Malkout appuyé sur Géburah et sur Chesed, c'est le temple de Salomon ayant pour colonnes Jakin et Bohas. C'est le dogme adamique, appuyé d'une part sur la résignation d'Abel, et de l'autre sur le travail et les remords de Caïn ; c'est l'équilibre universel de l'être basé sur la nécessité et sur la liberté, sur la fixité et le mouvement ; c'est la démonstration du levier universel cherchée vainement par Archimède. Un savant qui a employé tout son talent à se rendre obscur, et qui est mort sans avoir voulu se faire comprendre, avait résolu cette suprême équation, retrouvée par lui dans la cabale, et craignait par-dessus tout qu'on ne pût savoir, s'il s'exprimait plus clairement, l'origine de ses découvertes. Nous avons entendu un de ses disciples et de ses admirateurs s'indigner, peut-être de bonne foi, en l'entendant appeler cabaliste, et pourtant nous devons dire, à la gloire de ce savant, que ses recherches nous ont considérablement abrégé notre travail sur les sciences occultes, et que la clef de la haute cabale surtout, indiquée dans le verset occulte que nous venons de citer, a été doctement appliquée à une reforme absolue de toutes les sciences dans les livres d'Hœné Wronski.
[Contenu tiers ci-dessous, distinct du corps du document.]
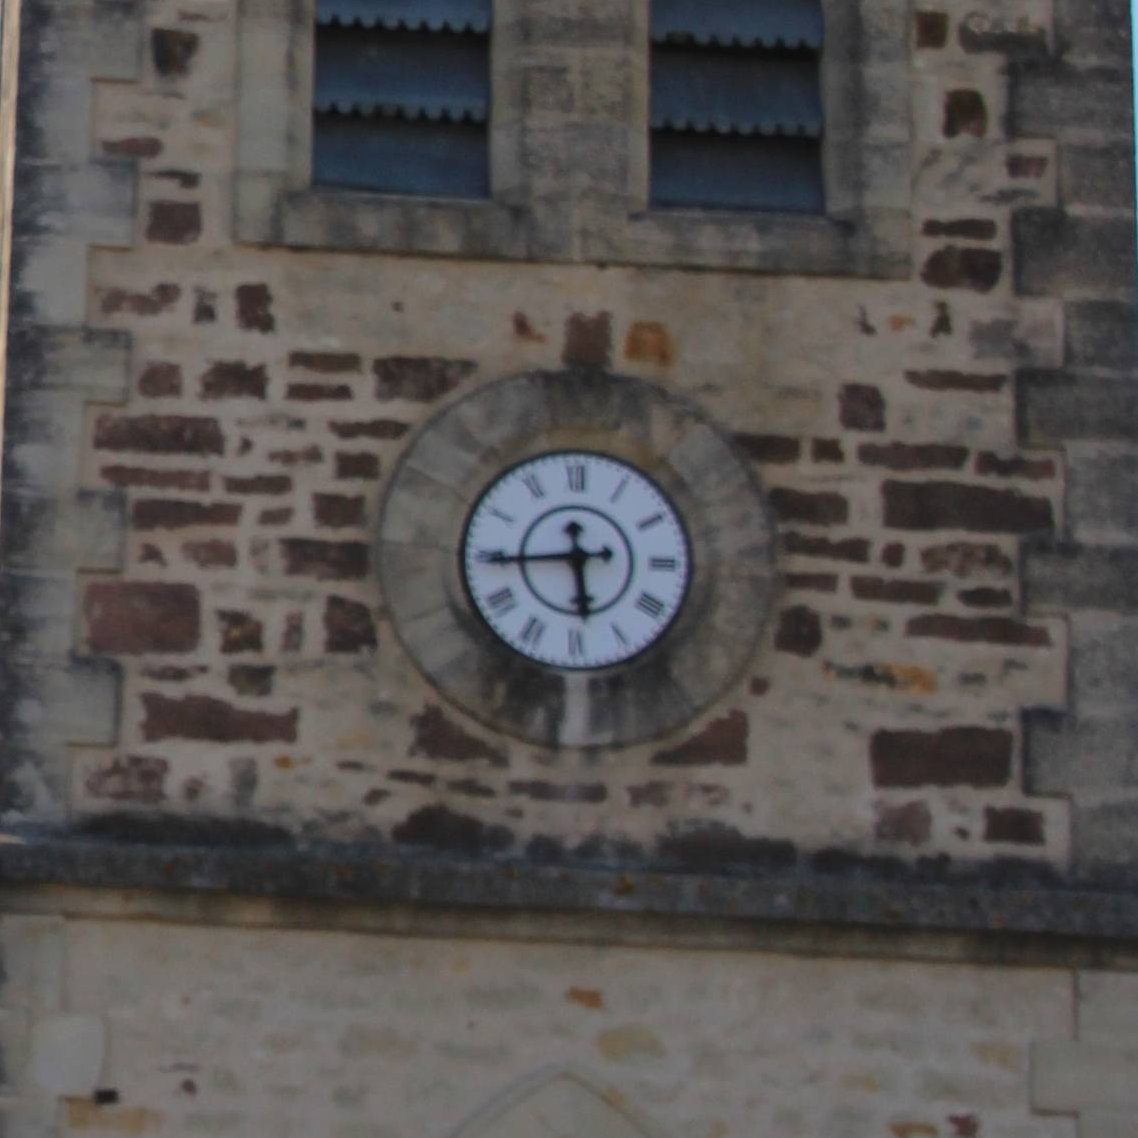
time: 5:44
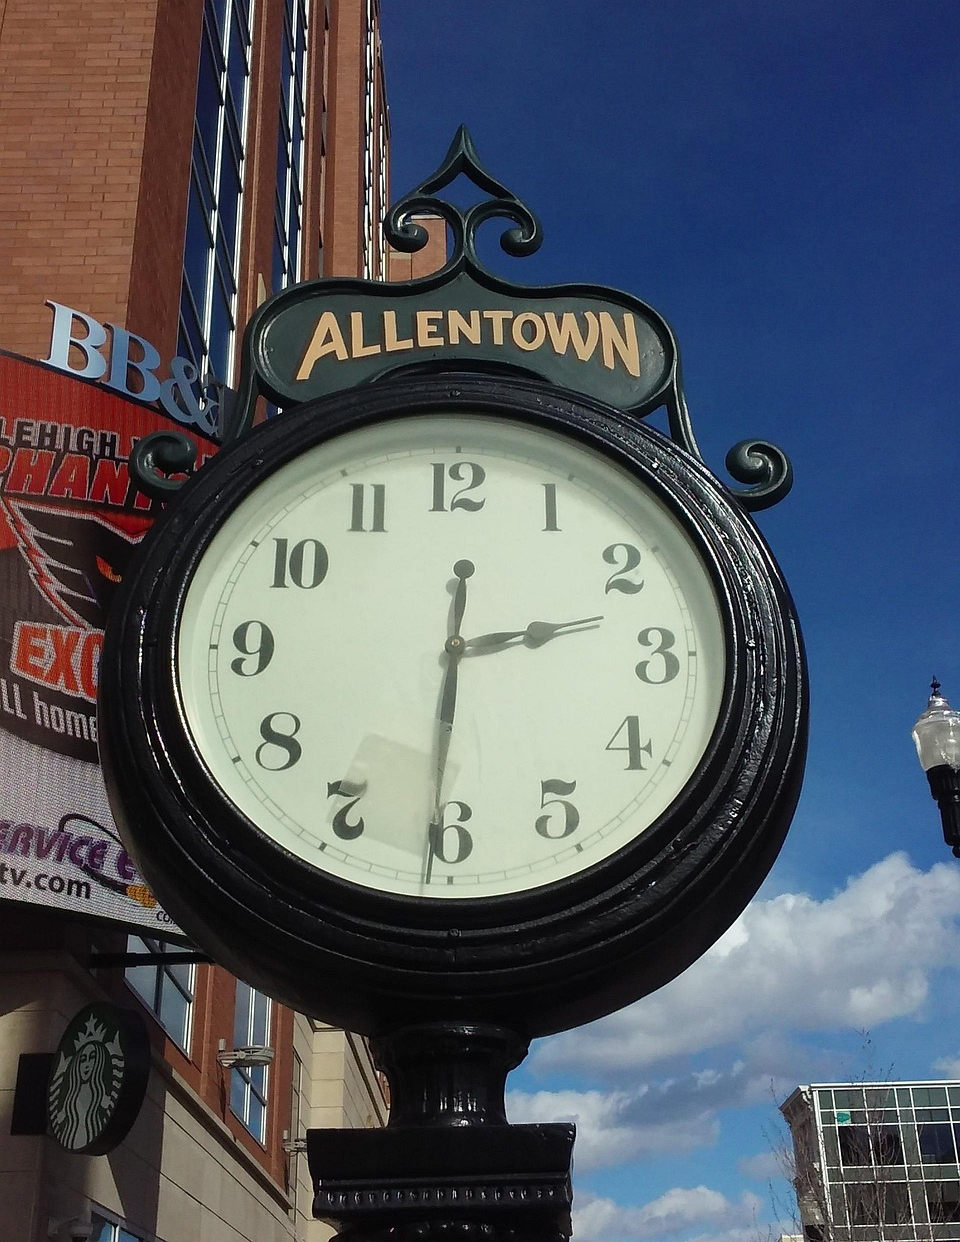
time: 2:30
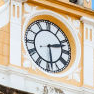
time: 2:28
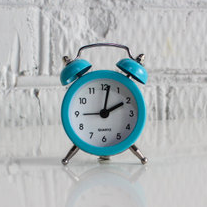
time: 2:01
La vertu secrète des Evangiles est donc contenue dans trois mots, et ces trois mots ont fondé trois dogmes et trois hiérarchies. Toute science repose sur trois principes, comme le syllogisme sur trois termes. Il y a aussi trois classes distinctes ou trois rangs originels et naturels parmi les hommes, qui sont tous appelés à monter du plus bas au plus haut. Les Hébreux appellent ces séries ou degrés du progrès des esprits, Asiah, Jézirah et Briah. Les gnostiques, qui étaient les cabalistes chrétiens, les nommaient Hylé, Psyché et Gnosis ; le cercle suprême s'appelait chez les Hébreux Aziluth, et chez les gnostiques Pléroma.

Dans le tétragramme, le ternaire, pris au commencement du mot, exprime la copulation divine, pris à la fin, il exprime le féminin et la maternité. Eve porte un nom de trois lettres, mais l'Adam primitif est exprimé par la seule lettre Jod, en sorte que Jéhova devrait se prononcer Iéva. Ceci nous conduit au grand et suprême mystère de la magie exprimé par le quaternaire.